Quel dommage que ce Wozzeck présenté sous l’ère Mortier n’ait pas eu les honneurs d’une distribution idéale : en avril 2008, Simon Keenlyside dans le rôle-titre, dominait le plateau, chanteur-acteur immédiatement au-dessus de la mêlée, illuminant de sa présence toute la régie inventée autour de sa personnalité par Christoph Marthaler. Deux saisons plus tard, Waltraud Meier crève l’écran, fait le vide autour d’elle en s’imposant avec l’évidence des plus grands dans le rôle de Marie quelle avait déjà porté aux sommets dix sept ans plus tôt au Châtelet, sous le regard de Patrice Chéreau.
Difficile de ne pas regretter amèrement la réunion de ces deux artistes hors norme, qui auraient su transformer un bon spectacle en un moment inoubliable. Vincent le Texier succède donc au baryton anglais avec courage. Son Wozzeck hanté par ses visions, perdu dans sa folie ordinaire et qui trouve la force d’exister en exécutant comme une machine des taches répétitives (ranger, raser, débarrasser, ranger, servir, débarrasser..) est crédible ; l’interprète semble investi et trouve sans aucun doute dans l’oeuvre de Berg une sorte de prolongement, d’aboutissement naturel, après avoir défendu le Wozzeck longtemps oublié de Manfred Gürlitt (joué à Rouen en 1996). Mais en oubliant de claudiquer, son corps ne traduit pas avec la même intensité le malaise vécu par ce pauvre type dont tout le monde abuse et se moque. Tout ce qui était habité par Keenlyside jusqu’à cette manière torturante de ranger les chaussures d’enfants, traduit ici l’effort de reconstitution, comme si Le Texier ne croyait pas à l’utilité de ces indications et les laissaient lui échapper. De plus, en difficulté avec une tessiture trop haute pour lui, le baryton-basse peine au premier acte à plier sa voix gutturale aux exigences de cette écriture abrupte, au point de paraître souvent proche de l’apoplexie, ce qui n’était pas le cas de son prédécesseur, jamais pris à défaut et vocalement plus séduisant.
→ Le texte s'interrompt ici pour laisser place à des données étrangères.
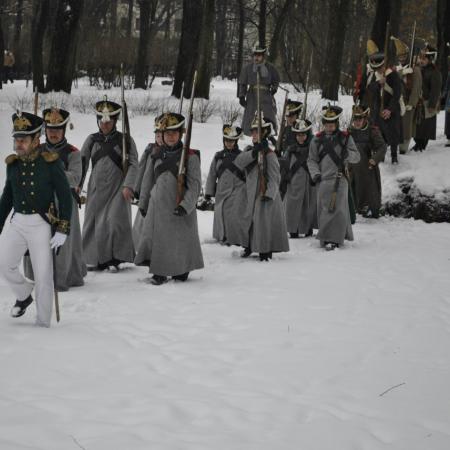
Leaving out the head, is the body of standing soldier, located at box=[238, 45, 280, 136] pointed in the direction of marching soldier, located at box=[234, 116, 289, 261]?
yes

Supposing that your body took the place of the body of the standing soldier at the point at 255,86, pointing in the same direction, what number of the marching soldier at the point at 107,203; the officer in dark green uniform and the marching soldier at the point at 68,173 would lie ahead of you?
3

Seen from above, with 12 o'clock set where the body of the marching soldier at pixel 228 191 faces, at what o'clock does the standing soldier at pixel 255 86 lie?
the standing soldier at pixel 255 86 is roughly at 6 o'clock from the marching soldier at pixel 228 191.

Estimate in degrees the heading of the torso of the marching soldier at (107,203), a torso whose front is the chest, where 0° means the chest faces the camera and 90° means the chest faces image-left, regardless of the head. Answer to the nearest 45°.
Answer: approximately 0°

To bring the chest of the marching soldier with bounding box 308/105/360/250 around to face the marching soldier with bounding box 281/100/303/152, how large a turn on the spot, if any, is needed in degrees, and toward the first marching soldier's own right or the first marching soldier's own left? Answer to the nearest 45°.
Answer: approximately 180°

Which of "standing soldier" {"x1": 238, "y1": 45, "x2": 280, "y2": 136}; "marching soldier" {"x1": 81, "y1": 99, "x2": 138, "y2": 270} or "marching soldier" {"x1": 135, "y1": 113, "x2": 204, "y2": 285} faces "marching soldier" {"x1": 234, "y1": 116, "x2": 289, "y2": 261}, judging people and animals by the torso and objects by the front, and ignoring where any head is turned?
"standing soldier" {"x1": 238, "y1": 45, "x2": 280, "y2": 136}

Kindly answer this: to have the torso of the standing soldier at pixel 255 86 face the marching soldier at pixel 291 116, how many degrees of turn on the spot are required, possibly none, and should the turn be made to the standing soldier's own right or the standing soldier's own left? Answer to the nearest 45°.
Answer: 0° — they already face them

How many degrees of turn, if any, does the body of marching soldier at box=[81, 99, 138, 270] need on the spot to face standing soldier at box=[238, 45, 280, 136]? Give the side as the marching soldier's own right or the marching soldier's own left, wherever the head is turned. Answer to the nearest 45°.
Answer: approximately 135° to the marching soldier's own left

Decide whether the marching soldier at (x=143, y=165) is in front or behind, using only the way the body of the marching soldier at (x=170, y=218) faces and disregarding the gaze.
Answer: behind
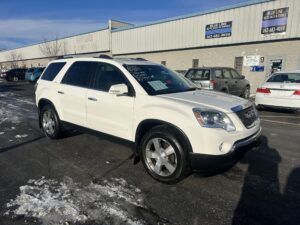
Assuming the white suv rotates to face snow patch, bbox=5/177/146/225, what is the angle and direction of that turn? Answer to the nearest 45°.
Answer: approximately 90° to its right

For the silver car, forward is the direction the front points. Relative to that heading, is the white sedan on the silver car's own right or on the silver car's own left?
on the silver car's own right

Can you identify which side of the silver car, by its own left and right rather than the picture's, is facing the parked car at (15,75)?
left

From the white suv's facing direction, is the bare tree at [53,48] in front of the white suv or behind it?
behind

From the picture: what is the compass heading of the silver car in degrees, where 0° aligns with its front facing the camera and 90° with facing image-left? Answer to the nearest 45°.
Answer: approximately 225°

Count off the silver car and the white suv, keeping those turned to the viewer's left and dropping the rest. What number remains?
0

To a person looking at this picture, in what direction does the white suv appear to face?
facing the viewer and to the right of the viewer

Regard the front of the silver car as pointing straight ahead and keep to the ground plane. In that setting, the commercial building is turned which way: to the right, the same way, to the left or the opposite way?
the opposite way

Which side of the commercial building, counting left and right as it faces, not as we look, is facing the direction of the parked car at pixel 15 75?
right

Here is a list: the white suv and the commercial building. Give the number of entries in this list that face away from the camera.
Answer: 0

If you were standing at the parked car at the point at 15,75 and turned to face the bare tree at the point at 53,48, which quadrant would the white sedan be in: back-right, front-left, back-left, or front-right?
back-right

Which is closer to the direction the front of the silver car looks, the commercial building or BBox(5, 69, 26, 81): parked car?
the commercial building

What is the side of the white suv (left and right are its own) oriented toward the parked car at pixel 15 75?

La Marie plus que jamais humaine, traversée par d’irrépressibles élans de tendresse et de résignation, campée par Waltraud Meier, tient du prodige. Avec presque rien, un pas plus lourd, un geste plus appuyé, un regard plus perçant, elle compose une héroïne quotidienne, mère attentive et femme délaissée qui n’attend plus grand chose et prend la vie comme elle vient. Sa façon de tressaillir dans les bras de Wozzeck quand il lui tranche la veine du coup, donne le frisson. Dans une forme vocale sidérante, la cantatrice balaie en un instant le souvenir mitigé laissé par Angela Denoke, par la beauté du timbre, le tranchant et l’amplitude des aigus et le soin apporté au texte, restitué avec une parfaite intelligibilité.
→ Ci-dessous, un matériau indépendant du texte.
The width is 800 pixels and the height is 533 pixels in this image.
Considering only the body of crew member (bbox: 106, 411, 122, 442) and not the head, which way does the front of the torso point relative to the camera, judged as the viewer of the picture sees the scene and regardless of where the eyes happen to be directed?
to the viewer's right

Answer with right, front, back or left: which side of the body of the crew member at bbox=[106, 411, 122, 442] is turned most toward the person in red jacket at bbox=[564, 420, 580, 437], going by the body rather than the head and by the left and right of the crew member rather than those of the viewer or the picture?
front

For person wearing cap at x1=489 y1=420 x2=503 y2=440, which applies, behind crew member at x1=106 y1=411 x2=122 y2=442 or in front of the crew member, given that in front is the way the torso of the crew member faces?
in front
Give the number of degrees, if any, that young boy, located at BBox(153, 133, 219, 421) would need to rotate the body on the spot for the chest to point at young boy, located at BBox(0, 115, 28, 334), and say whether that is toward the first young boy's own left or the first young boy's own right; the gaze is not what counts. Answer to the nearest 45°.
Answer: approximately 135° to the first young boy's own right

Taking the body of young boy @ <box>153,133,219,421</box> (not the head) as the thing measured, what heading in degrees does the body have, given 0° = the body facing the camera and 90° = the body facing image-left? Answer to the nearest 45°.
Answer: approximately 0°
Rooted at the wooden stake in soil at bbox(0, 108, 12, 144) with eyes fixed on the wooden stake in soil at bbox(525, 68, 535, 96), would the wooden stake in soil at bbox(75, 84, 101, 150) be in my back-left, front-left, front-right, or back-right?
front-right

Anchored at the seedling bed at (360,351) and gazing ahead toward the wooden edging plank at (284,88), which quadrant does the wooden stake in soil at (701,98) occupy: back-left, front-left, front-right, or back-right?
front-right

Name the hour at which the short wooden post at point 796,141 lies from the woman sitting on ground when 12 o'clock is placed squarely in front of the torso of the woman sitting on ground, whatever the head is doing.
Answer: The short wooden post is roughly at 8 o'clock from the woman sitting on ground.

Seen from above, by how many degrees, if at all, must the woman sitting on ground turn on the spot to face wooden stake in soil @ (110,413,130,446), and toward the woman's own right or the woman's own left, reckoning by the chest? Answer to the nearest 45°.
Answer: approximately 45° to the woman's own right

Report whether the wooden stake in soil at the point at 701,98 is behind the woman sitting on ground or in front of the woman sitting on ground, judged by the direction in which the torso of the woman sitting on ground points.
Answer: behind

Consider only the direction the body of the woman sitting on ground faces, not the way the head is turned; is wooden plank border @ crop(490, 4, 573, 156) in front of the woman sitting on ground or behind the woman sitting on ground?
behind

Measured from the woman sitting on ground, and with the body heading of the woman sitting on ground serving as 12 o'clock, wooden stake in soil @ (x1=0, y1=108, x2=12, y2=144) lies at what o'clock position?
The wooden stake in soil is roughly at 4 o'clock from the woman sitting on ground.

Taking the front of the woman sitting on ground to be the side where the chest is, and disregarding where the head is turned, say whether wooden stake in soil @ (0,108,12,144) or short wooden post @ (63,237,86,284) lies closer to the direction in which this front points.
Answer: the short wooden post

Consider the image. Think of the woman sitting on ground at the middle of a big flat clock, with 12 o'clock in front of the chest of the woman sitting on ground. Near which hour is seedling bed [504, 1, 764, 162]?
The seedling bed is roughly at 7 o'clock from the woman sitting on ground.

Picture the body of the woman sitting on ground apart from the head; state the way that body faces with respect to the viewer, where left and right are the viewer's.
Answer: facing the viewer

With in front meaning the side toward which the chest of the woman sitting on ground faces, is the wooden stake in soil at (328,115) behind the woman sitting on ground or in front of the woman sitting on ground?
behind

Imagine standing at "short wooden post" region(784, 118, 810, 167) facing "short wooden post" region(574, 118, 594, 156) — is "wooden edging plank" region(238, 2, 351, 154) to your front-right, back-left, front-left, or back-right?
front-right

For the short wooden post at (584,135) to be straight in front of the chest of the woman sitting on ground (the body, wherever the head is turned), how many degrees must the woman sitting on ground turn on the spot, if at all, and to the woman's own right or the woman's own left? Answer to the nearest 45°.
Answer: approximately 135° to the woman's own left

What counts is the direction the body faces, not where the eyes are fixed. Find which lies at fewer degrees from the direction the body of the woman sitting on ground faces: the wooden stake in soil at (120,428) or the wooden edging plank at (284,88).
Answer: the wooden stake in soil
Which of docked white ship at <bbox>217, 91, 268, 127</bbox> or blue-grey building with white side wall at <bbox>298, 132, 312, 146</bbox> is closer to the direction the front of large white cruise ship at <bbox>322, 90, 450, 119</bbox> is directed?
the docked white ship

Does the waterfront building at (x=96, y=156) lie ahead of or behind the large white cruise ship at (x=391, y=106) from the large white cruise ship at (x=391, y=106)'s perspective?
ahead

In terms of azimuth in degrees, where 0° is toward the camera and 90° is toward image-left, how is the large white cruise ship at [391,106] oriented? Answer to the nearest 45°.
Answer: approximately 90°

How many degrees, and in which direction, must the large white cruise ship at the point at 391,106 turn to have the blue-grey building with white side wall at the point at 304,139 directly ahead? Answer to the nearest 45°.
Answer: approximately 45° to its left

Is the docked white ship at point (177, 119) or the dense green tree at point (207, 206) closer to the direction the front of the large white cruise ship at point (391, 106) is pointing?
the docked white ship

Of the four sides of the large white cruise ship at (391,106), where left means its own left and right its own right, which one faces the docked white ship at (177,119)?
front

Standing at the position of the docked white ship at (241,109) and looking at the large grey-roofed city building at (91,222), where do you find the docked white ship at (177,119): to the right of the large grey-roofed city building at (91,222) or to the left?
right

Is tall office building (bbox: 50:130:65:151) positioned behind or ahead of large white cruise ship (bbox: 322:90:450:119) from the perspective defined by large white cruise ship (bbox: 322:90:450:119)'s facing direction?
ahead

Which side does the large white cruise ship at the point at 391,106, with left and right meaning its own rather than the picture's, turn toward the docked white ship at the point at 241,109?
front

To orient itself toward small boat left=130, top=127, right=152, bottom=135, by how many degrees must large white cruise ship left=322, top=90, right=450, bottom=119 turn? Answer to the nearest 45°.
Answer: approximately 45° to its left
Autour de ce couple de « pauvres gens », observé à la loupe dans un réfectoire de caserne, une armada de personnages suspects et énigmatiques, tel ce Capitaine vociférant et frénétique (autrement plus juste que Gerhard Siegel) d’Andres Conrad, ce Docteur sinistre – et haut de gamme – signé Kurt Rydl (exit Roland Bracht en 2008), ce Tambour-Major à la libido développée parfaitement tenu par Stefan Margita (et supérieur à la presation de Jon Villars), ou encore cet Andres maladif de Xavier Moreno, tous à leur place.
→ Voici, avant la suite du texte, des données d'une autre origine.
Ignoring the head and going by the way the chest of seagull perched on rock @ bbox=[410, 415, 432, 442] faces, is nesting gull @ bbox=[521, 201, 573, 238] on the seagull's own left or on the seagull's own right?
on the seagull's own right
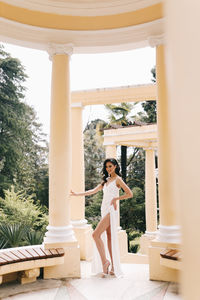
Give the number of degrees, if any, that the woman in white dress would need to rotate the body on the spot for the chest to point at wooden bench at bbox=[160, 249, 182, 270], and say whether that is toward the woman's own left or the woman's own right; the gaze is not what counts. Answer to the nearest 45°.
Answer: approximately 90° to the woman's own left

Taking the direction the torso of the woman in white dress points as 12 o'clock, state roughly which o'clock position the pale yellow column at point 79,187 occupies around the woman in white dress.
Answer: The pale yellow column is roughly at 4 o'clock from the woman in white dress.

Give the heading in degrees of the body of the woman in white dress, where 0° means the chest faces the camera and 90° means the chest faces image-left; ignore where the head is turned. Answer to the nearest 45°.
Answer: approximately 45°

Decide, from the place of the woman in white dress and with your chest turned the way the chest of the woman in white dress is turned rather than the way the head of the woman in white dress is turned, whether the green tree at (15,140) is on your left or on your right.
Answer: on your right

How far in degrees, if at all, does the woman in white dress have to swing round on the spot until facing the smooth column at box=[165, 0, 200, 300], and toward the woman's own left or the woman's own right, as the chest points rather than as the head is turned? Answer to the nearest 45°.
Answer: approximately 45° to the woman's own left
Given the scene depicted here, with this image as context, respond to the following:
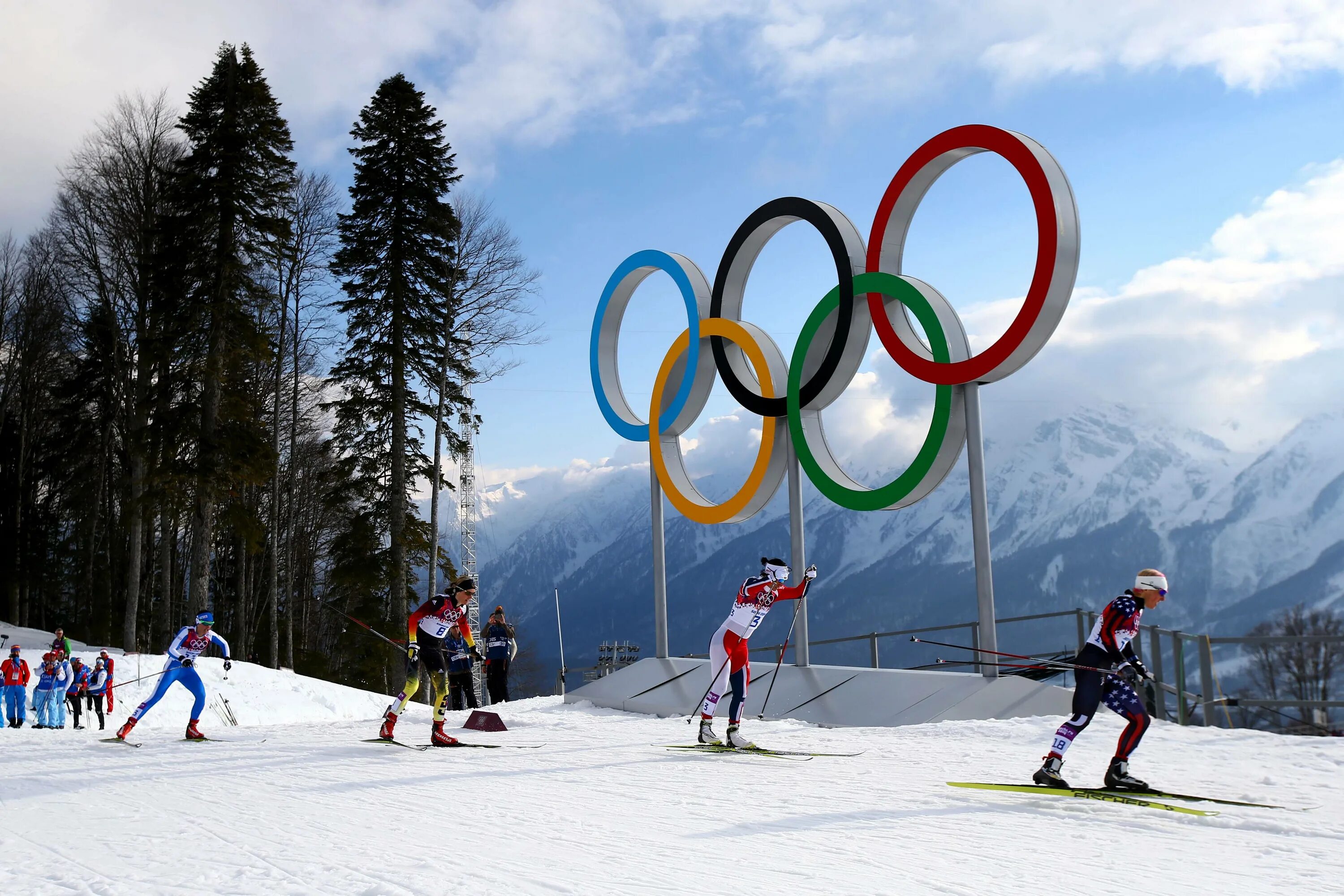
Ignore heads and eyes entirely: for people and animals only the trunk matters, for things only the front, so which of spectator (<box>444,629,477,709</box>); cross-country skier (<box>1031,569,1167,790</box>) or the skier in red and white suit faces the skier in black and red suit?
the spectator

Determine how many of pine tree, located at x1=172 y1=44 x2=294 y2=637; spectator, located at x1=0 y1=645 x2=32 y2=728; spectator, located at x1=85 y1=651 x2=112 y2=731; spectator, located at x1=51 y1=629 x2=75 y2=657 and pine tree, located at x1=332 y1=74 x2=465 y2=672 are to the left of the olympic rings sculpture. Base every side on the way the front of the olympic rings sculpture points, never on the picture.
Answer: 0

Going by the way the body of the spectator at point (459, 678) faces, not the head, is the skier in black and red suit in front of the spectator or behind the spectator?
in front

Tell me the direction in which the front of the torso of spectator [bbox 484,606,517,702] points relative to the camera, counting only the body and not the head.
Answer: toward the camera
Concentrer le drame dans un espace unique et clos peut avoir des avantages en terme d’unité de temps et de lieu. Ce concept s’avère cependant réducteur, les images mentales et prémonitoires de Wozzeck (lune rouge, lac, couteau, chemin, nuit) n’étant jamais visualisées ou traduites sur le plateau, ce qui finit par limiter les effets voulus par Büchner.
Dans la fosse, Harmut Haenchen dirige avec une énergie vrombissante la sulfureuse partition de Berg qui n’a rien perdu de sa singularité malgré le nombre de ses années et une constante conviction musicale, qui forcent le respect. Moins affirmée que la direction de Daniel Barenboïm qui collait exactement à l’univers de Chéreau (Châtelet 1992 et 1998), celle-ci offre un contrepoint fort intéressant à la vision angoissée de Sylvain Cambreling (Bastille 2008).